▶ _Your goal_
Return each line below that contains the string "strange". Case counts.

--- Records for this exercise Enclosed Below ---

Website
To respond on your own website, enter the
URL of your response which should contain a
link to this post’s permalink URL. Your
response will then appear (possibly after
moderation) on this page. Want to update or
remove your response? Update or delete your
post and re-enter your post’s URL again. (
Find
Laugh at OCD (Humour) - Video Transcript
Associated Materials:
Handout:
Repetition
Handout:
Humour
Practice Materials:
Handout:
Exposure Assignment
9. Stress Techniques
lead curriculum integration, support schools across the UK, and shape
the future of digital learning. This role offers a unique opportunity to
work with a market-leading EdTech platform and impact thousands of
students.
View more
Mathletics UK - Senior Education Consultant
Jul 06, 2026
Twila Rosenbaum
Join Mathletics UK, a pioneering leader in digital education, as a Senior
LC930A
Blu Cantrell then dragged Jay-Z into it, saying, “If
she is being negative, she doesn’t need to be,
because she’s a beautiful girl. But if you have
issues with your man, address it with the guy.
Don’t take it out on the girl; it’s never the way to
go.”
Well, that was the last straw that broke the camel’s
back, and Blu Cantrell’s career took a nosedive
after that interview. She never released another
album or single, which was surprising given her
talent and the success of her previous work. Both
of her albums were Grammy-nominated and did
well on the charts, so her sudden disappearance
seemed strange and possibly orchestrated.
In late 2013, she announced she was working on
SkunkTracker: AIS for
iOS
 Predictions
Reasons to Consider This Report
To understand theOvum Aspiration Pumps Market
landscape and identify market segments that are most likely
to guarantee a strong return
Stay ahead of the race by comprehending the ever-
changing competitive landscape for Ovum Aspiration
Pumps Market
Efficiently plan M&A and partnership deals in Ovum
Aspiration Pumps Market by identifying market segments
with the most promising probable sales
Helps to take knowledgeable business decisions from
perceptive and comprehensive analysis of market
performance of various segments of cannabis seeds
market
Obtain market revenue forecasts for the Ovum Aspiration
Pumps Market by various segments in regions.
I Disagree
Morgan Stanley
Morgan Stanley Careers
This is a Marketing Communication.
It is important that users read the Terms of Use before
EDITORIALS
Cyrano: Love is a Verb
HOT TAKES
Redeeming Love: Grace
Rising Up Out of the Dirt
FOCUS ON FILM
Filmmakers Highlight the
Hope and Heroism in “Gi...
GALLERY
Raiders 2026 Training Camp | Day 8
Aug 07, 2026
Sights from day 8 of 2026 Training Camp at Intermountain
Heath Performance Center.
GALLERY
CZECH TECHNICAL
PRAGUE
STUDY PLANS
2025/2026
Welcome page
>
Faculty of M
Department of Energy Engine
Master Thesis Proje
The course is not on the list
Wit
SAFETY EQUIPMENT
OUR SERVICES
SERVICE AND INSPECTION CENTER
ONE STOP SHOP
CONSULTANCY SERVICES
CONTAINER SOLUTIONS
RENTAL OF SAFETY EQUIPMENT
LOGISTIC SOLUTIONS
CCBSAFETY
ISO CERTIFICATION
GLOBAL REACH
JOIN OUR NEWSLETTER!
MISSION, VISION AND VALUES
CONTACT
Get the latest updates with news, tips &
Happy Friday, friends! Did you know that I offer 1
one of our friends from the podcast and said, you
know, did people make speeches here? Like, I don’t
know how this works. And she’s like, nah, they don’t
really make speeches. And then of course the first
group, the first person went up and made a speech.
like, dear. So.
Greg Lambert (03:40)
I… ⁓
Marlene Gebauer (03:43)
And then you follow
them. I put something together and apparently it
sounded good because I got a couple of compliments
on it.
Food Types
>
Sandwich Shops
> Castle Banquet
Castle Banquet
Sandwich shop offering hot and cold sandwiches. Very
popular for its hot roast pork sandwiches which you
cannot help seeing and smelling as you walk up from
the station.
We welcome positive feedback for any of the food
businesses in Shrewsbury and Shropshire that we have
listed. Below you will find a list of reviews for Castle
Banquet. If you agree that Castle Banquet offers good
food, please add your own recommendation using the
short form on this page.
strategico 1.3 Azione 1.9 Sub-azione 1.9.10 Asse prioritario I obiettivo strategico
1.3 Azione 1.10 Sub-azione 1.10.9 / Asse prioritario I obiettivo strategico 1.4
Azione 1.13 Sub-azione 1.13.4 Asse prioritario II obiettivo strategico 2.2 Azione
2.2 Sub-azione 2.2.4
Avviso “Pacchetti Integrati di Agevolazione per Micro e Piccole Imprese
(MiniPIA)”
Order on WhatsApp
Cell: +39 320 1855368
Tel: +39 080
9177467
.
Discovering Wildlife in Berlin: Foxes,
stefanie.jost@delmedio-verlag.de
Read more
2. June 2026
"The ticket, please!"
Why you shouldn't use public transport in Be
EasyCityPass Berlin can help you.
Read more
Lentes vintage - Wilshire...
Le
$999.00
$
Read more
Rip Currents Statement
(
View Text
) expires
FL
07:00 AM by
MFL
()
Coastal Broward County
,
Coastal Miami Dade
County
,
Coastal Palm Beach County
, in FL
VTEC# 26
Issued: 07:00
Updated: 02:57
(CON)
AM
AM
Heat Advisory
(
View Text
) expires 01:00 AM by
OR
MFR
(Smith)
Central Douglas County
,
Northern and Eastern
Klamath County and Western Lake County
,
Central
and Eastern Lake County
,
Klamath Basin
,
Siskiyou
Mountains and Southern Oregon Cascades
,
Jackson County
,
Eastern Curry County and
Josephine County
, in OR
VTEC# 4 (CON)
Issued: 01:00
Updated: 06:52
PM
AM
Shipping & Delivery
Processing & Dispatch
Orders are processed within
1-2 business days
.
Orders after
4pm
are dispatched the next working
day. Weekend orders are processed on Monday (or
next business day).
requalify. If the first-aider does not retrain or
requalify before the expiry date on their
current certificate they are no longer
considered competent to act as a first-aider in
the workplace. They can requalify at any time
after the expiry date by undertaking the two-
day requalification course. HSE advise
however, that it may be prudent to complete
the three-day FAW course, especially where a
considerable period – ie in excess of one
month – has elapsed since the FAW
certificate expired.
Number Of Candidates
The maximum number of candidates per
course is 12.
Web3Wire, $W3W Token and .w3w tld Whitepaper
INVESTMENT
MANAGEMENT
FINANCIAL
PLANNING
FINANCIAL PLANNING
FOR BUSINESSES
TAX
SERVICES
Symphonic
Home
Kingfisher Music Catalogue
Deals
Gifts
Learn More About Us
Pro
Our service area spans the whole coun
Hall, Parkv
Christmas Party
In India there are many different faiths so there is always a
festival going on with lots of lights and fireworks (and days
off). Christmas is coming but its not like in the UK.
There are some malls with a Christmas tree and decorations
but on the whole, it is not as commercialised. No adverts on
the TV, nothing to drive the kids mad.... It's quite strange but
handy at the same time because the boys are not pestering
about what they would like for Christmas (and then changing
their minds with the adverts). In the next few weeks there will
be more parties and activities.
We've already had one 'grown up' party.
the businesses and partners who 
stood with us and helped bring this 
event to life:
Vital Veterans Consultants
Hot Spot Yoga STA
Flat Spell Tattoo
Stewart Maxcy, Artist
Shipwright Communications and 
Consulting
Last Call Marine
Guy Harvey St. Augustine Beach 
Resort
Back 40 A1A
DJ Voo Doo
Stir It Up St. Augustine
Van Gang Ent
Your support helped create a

--- End of Enclosed Records for this exercise ---

▶ _Written response_
seemed strange and possibly orchestrated.
the TV, nothing to drive the kids mad.... It's quite strange but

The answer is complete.